The Kinks - The Journey - Part 1

This anthology from the Kinks includes material that's drawn from their early work in 1964 on through to 1975. Interestingly, the songs are grouped thematically, with four distinct segments featuring on the 2-CD set. Big hit "You Really Got Me" from '64 opens the first half of CD-1 where the theme is "Songs about becoming a man, the search for adventure, finding an identity and a girl." Band members Ray Davies, Dave Davies and Mick Avory offer new (penned in November 2022) insight for each song with brief commentary in the liner notes. For opening track "You Really Got Me" front man Ray Davies says, "I was playing in an R&B band in Soho and saw this gorgeous girl dancing in the audience. During our break I went into the audience to find her, to tell her about this song I'd just written, but she'd disappeared. I've been looking for her ever since." This segment of CD-1 also contains hits "All Day and All of the Night," "Who'll Be the Next in Line" and "Stop Your Sobbing," famously covered by the Pretenders (Pretenders front woman Chrissie Hynde was Ray Davies' girlfriend for a few years.) Davies is infatuated with a different girl on 1968's "She's Got Everything," a lesser-known cut that is also the "newest" in this segment.

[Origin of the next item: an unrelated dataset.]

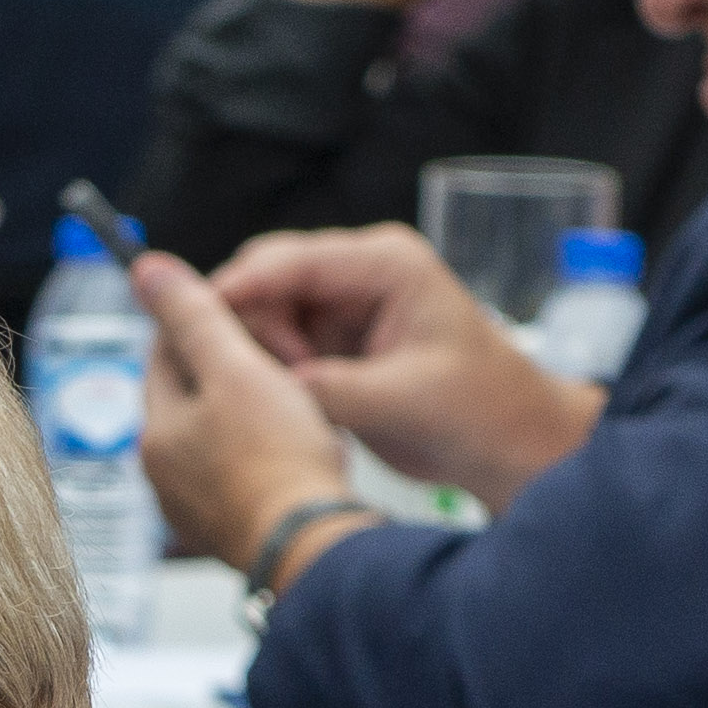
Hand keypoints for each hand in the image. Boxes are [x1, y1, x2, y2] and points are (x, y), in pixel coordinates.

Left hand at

The theme for the second half of CD-1 is "Songs of ambition achieved, the bitter taste of success, loss of friends, the past comes back and bites you in the rear end." While '60s cuts "Dead End Street," "Wonderboy," "Mindless Child of Motherhood" and, fitting into the "loss of friends" notion, "Do You Remember Walter?" are found here, the segment jumps ahead half a decade for 1975's melancholy reminiscence "Schooldays" and the great, guitar rocking "The Hard Way," a throwback to the "You Really Got Me" sound. CD-1 holds 20 cuts in all.

The first segment on CD-2 has a theme of "Days and nights of a lost soul, songs of regret and reflections of happier times." Standouts include the blues cut "Last of the Steam-Powered Trains," complete with harmonica solo and Howlin' Wolf beat, and hits "Where Have All the Good Times Gone" and the sublime "Sitting in the Midday Sun." The final segment of the compilation focuses on "A new start, a new love, but have you really changed? Still haunted by the quest and the girl." The classic "Waterloo Sunset" opens the segment; also included are "Australia," the jazzy "No More Looking Back," "The Death of a Clown," (actually a Dave Davies solo cut from 1967) and the magnificent pop of "Celluloid Heroes." The Journey - Part 1's 24-song presentation quite fittingly ends in "Shangri-La." It's not the happiest of tunes but in the greater sense fans of the early days of the Kinks will be very happy to meet them there.